泣いてばかりの国

コはすでに涙は悲しいとき悔しいときだけに流れるものじゃないということを知っている。それを初めてわたしに教えてくれたのは、五歳くらいのころディズニーランドでエレクトリカルパレードを見ていたときだった。
「コちゃんこのパレード見ると涙が出そうになるんだよね。あと、魔法にかけられてでダンスするじゃない?本当はあのときもいっつも泣きそうになるんだよ。」

コは感受性が豊かなのかな、一方ニはそうでもなさそうな、と思っていたきょう、子供達におやすみをしてしばらくしてから様子を見に行くと、ニがいかにも今寝ましたと言わんばかりの不自然な土下座スタイルで寝たふりしていた。呼びかけるとそれは土下座スタイルの寝たふりではなくなぜか土下座スタイルで号泣していて、どうしたの?と聞くと「ニちゃんさ、ママに何回もさ、トイレットペーパーの芯のやつ片付けなさいって言われてたのにさ、何回も忘れてておやすみの前に思い出したの…なんで何回も忘れるんだろう!!」と、自分にキレて泣いていた。

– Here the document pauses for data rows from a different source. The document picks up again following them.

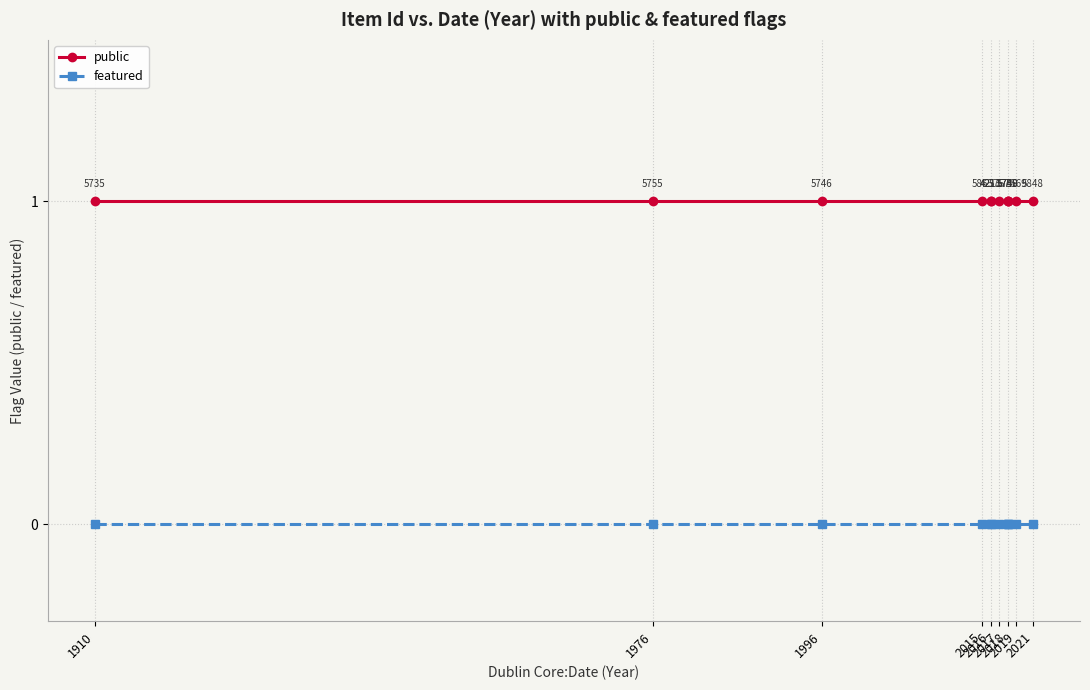

What is the approximate value of public at 1910?

1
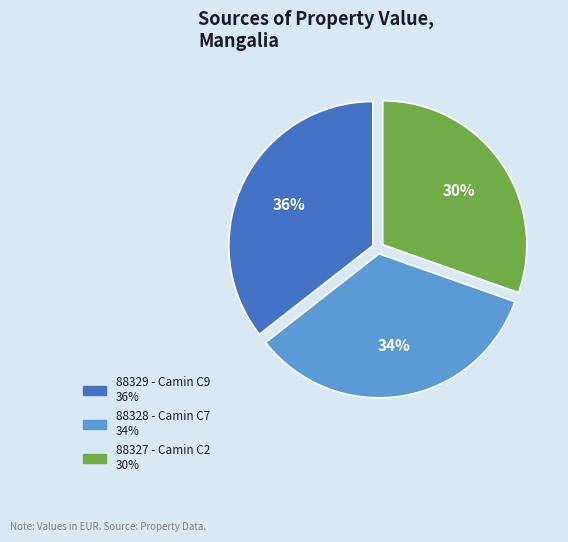

Rank the categories by value from lowest to highest.

88327, 88328, 88329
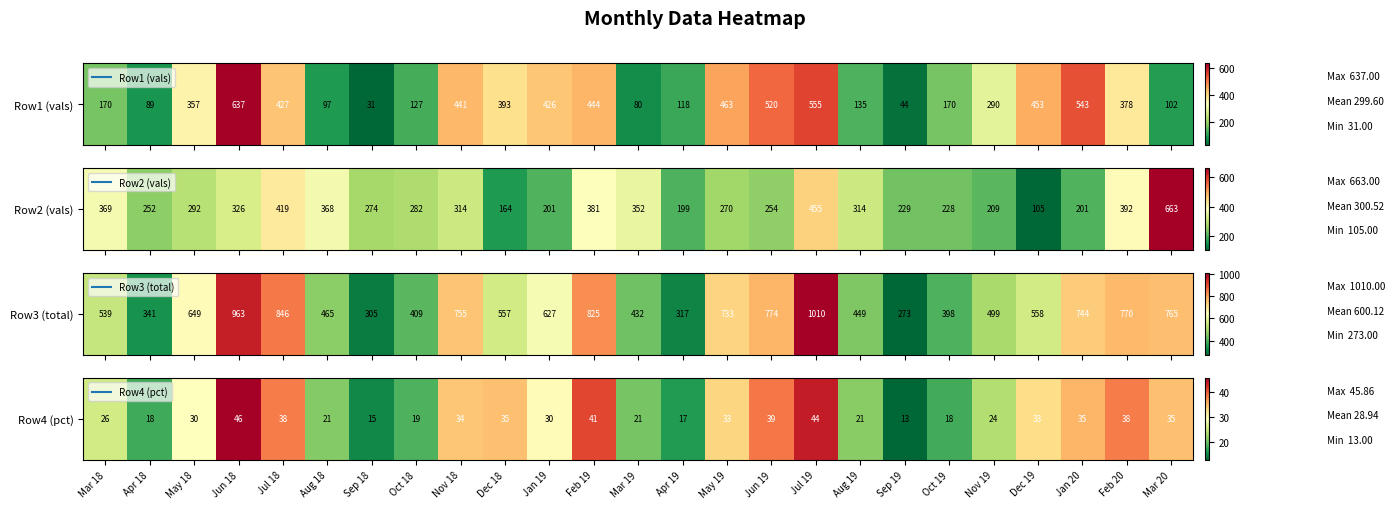

The value at Oct 18 is 27.5. True or false?

False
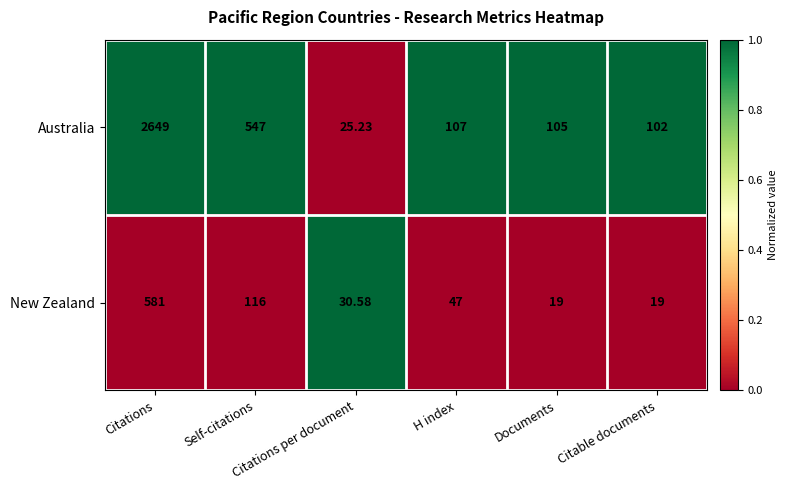

What is the maximum value shown in the chart?

2649.0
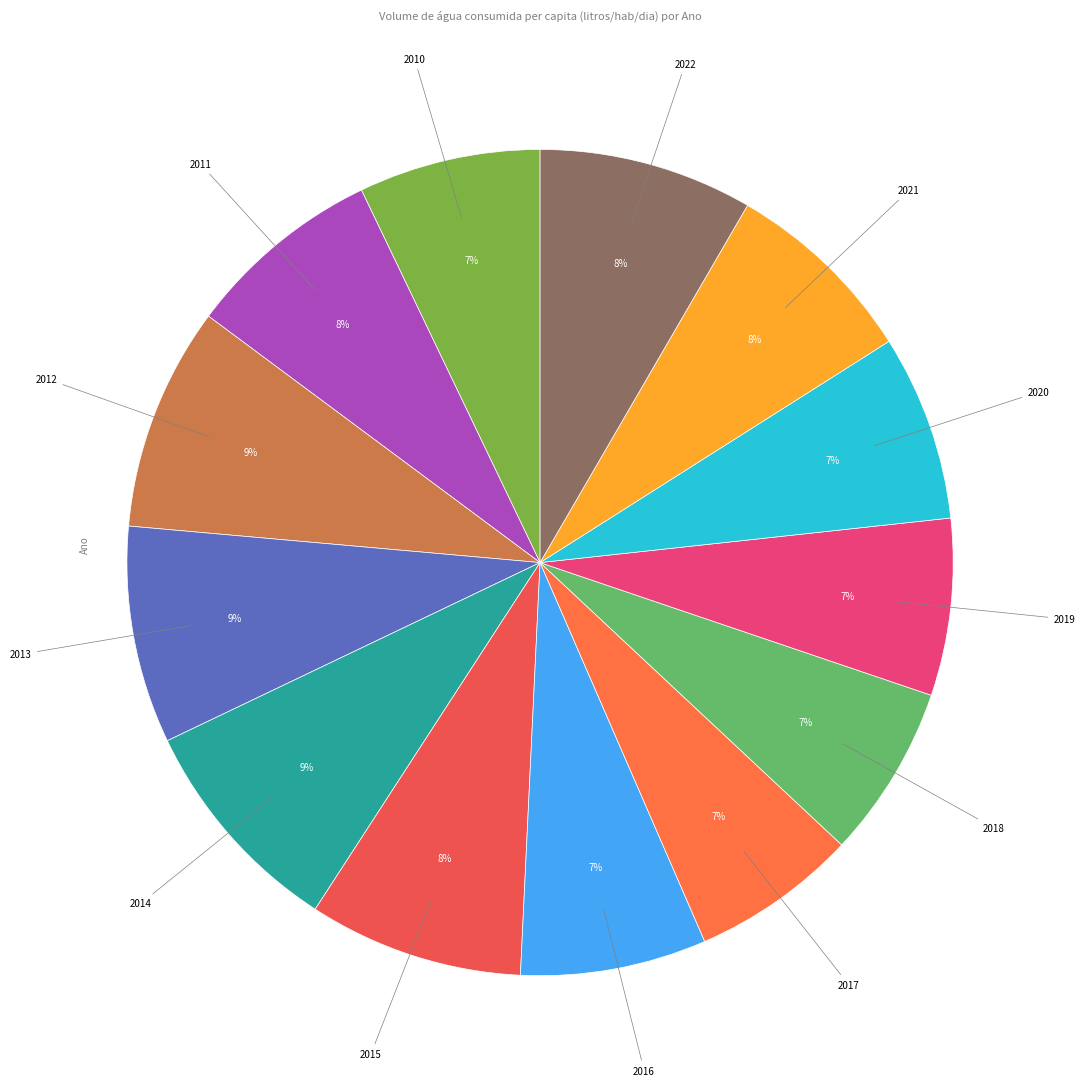

Is there a majority slice in this chart?

No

「そんなことで泣かなくていいよ、思い出してちゃんと片付けたからよかったやん」となだめたら、静かにうなずき、しばらく泣いてからすぐに寝た。
コが横から「あれじゃない?ママに泣かなくていいよってやさしく言われたから感動してもっと泣いたんじゃない?コちゃんも今ちょっと泣きそうだったから」ともらい泣きしそうになっていた。おまえどんだけ泣くんだよ…そしてやさしく言われたから感動して泣いたってわたし普段どんだけ鬼なんだよ…。
もう泣きどこのなにがなんだかよくわからない姉妹であった。